The following graphic shows the conceptual flow of the pattern:
Figure 1 – Custom load balancing pattern overview
For sure, this is not the only way to solve this challenge, but after reviewing and trying out some different approaches this pattern was found to be very useful for the described requirements. Using IIS Application Request Routing (ARR) is one alternative that can be considered. In comparison, ARR would provide the following:
- Proxy-based routing with HTTP forwarding instead of HTTP redirect
The internal forwarding of HTTP requests is extremely efficient and much faster than a HTTP redirect. For apps with a high rate of requests without a need to keep the connection open, ARR will provide faster experience. In the case of Stratocast the HTTP redirect overhead is negligible since it happens only at the beginning; once the connection is established it will stay open and there is no need to route additional requests for that connection.
On the other hand, running IIS ARR introduces some extra cost in terms of resources on the server (which was avoided in the case of Stratocast).
- Health monitoring
ARR provides predefined ways to monitor the health of the servers. In the case of Stratocast, the app monitors the health of servers in a custom way and manages the list of available servers using a custom Azure storage table.
- URL rewrite
URL rewrite allows the ability to hide complexity and internal details from the client; the requesting client will never see rewritten URLs. This aspect was not relevant for Stratocast, but it might be a helpful feature for your application.
For a detailed list of ARR features you can take a look at Using the Application Request Routing Module.
In the case of Stratocast, due to the very dynamic nature of the routing information, an ARR-based solution seemed to be more complex with respect to the deployment automation, configuration and management.
In summary, the described pattern includes the following elements:
- Configure the compute role to use a public load balanced endpoint as well as direct port endpoints that will be used to directly communicate with the role instances.

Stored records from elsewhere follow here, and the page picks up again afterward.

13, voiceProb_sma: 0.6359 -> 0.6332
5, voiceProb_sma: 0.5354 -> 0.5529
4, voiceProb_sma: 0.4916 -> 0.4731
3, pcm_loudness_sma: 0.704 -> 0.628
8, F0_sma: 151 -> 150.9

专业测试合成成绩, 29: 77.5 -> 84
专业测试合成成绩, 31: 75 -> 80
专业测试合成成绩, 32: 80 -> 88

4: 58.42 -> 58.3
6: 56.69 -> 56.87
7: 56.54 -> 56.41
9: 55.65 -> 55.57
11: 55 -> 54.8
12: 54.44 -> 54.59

- Allow initial requests to be load balanced through the Azure load-balancer.
- One of the instances will perform the custom load balancing to ensure appropriate distribution of the load and “sticky” connections. We provided a good example of requirements for this, however the routing logic will be specific for each application.

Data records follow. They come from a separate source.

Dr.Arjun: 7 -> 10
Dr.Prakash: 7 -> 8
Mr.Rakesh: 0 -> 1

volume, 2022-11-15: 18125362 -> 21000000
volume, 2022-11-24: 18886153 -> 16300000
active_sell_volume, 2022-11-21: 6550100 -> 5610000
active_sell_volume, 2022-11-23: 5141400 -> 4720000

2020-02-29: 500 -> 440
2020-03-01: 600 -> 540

- After the “right” server component is identified, the client will be redirected to that instance of the service using the instance input port.
- The client will establish a session that will stay open for a longer period of time until it is closed.
In this blog post, using Stratocast as an example we described a pattern for implementing custom load-balancing in Windows Azure. We also discussed which requirements led to this design and what should be considered when evaluating potential alternatives such as IIS ARR.